I'm still expecting fully autonomous vehicles on sale in some jurisdictions by the early 2020s and with skyrocketing demand across many jurisdictions by the mid 2020s.
Randall Parker, 2015 December 16 09:14 PM
I think it's pretty clear that this is a transitional regulation. Once self-driving cars have compiled a good safety record, it might reasonably be repealed.
For now, there are situations self-driving cars simply do not cope well with: Construction zones, extremely bad weather, to name but two. Either the car must avoid such circumstances, or having a driver who can take over is a real necessity.
California is actually ahead of most states, in that they permit these vehicles at all.
It appears that another problem is that self-driving cars are programmed to follow speed limits, and they are often rear-ended, especially at traffic lights, or fail to merge into highway traffic. This is not a solvable problem. Programmers cannot write code that allows the vehicles to violate traffic laws a la human drivers. Unless the feds mandate self-driving in all new cars, it might never happen, despite the potential benefits in safety, highway capacity and rider convenience. Automated, driverless taxis would be a boon to large cities, if they could somehow be integrated into the traffic flow.
An alternate solution would be posting reasonable speed limits, instead of unreasonably low speed limits which are expected to be violated, while providing a revenue source in the form of speeding tickets.

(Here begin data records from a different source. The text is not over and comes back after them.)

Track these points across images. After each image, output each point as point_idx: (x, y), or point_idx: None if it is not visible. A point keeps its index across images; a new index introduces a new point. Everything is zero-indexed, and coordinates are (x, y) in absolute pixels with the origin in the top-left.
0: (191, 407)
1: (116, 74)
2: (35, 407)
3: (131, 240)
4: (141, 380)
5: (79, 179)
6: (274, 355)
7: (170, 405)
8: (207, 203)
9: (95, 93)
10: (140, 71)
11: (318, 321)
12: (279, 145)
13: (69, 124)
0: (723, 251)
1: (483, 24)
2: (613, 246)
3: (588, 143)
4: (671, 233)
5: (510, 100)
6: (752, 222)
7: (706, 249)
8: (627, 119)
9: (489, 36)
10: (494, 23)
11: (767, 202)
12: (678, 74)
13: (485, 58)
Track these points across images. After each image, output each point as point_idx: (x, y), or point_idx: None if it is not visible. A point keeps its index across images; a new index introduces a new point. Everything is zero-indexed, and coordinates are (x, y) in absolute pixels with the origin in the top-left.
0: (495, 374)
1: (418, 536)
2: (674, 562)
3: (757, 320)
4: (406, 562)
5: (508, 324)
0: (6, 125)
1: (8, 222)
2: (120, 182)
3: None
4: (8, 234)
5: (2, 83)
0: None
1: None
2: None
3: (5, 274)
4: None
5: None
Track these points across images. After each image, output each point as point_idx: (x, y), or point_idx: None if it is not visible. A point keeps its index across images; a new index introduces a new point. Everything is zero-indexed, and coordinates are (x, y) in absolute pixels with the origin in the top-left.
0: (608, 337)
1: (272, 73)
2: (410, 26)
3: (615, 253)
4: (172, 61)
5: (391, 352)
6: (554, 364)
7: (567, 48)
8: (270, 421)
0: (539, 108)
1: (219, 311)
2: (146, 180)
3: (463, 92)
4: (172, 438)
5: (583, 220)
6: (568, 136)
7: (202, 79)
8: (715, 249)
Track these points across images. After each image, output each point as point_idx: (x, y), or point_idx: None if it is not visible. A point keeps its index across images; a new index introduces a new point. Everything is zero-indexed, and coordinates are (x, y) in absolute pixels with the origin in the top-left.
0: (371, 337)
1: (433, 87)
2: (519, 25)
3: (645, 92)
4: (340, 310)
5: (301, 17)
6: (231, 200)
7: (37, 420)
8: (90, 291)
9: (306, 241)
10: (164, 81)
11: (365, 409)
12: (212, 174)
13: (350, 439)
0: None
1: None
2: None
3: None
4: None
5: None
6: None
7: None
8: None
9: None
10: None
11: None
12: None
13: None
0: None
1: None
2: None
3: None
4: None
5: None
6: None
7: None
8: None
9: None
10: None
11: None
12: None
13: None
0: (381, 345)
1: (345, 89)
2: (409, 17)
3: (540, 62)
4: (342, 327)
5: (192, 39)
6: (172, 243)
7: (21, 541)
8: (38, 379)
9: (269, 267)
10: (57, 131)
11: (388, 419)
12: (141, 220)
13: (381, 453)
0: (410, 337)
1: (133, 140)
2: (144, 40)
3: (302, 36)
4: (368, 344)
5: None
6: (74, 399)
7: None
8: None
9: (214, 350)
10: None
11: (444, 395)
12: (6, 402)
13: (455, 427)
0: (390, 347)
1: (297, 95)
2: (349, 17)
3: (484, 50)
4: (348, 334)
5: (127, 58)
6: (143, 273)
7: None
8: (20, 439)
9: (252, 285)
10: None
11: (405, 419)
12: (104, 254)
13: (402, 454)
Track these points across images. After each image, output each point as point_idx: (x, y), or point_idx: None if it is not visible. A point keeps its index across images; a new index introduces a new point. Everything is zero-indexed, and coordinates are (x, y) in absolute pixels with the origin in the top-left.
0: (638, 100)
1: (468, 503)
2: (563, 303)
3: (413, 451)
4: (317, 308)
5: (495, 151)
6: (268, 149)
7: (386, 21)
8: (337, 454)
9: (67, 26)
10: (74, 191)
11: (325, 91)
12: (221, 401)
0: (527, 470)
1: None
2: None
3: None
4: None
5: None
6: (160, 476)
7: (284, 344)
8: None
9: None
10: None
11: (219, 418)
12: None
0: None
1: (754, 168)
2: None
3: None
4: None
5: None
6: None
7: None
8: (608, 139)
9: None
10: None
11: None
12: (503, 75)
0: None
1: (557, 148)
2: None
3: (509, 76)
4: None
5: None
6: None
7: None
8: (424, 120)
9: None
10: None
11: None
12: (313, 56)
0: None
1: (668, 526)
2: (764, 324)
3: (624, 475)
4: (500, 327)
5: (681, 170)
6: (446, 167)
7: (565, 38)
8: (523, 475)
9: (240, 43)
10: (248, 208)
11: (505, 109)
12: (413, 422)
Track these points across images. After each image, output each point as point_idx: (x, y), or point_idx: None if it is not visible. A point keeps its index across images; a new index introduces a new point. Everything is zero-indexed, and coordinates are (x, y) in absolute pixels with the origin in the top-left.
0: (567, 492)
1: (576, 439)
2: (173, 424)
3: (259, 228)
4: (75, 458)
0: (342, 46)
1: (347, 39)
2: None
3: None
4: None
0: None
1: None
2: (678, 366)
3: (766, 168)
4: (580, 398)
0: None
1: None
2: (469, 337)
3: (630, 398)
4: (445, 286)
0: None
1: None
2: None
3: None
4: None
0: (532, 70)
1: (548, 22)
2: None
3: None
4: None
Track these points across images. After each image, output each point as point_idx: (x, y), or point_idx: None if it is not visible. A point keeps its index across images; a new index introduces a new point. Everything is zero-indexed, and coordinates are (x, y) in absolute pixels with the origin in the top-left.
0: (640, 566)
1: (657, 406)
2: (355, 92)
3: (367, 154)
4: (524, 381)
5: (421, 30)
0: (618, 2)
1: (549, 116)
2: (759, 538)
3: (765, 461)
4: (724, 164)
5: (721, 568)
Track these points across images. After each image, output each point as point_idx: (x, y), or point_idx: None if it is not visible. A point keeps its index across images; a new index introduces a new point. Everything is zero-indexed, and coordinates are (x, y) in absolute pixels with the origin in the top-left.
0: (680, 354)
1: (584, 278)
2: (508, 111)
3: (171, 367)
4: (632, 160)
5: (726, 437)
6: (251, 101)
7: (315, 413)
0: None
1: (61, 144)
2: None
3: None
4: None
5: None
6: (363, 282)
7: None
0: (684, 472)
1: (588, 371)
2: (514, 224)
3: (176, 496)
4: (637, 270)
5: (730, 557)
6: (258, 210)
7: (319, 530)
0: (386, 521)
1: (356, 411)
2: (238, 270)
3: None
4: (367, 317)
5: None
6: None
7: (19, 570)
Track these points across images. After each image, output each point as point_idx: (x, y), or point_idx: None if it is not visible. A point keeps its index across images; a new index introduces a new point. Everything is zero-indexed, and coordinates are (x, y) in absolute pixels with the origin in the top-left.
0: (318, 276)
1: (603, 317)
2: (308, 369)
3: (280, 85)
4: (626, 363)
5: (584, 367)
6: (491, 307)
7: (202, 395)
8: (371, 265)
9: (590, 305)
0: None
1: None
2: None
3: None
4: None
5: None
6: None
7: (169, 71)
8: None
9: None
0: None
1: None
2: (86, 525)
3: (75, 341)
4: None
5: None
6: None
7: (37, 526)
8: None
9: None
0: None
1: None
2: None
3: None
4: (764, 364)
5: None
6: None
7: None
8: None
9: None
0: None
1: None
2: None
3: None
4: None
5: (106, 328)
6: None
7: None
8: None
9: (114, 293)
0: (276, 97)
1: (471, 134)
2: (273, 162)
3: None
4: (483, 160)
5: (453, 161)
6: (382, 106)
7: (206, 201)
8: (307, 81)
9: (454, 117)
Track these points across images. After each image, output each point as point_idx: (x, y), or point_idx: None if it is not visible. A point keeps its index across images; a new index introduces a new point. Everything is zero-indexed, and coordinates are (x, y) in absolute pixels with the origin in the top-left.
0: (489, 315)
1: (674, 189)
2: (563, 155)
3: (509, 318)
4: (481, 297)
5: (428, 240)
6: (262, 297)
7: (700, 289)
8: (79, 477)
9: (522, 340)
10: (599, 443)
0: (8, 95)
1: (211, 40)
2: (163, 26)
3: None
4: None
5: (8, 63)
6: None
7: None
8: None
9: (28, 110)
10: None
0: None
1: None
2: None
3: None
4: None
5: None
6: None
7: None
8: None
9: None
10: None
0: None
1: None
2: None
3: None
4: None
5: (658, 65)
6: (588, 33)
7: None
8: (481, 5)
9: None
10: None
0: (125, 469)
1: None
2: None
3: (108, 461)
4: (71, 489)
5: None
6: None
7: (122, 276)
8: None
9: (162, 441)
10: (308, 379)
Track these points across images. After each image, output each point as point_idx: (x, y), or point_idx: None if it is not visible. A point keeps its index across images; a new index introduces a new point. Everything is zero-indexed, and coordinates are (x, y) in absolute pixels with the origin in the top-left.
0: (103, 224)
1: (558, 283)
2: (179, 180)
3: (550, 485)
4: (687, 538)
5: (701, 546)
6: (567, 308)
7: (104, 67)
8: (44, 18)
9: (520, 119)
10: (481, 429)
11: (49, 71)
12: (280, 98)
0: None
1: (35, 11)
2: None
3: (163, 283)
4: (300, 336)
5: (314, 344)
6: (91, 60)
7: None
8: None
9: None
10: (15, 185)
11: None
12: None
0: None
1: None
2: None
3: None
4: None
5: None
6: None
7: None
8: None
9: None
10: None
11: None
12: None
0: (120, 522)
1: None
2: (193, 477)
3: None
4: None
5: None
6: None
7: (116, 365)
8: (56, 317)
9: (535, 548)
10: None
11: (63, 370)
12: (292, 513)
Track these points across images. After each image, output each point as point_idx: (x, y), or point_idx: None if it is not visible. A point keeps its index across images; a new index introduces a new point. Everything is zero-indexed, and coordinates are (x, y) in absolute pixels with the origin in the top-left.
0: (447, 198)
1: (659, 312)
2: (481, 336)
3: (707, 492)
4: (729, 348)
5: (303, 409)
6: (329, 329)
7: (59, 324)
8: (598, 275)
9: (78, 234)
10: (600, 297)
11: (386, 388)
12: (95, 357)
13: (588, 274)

If the speed limits weren't deliberately set low, they could be seriously enforced, and the self-driving cars wouldn't be moving any slower than the human driven ones.
Both cops and drivers know the "defacto" speed limits in different areas. These can easily be programmed into software. But the first applications of this technology will be in off-road commercial use such as in mining, construction and in transport for theme parks. Next will come long-haul trucking which will reduce transportation costs by 30% or more. Large ships and petroleum tankers can be automated which will reduce costs, accidents and eliminate piracy. Get ready folks! The times, they are a changing.
Just tell the CA lefty bureaucrats that driverless cars will save a lot of oil, and enable some parking lots to become green spaces.
That will push the right buttons. It is a matter of reframing the argument, nothing more.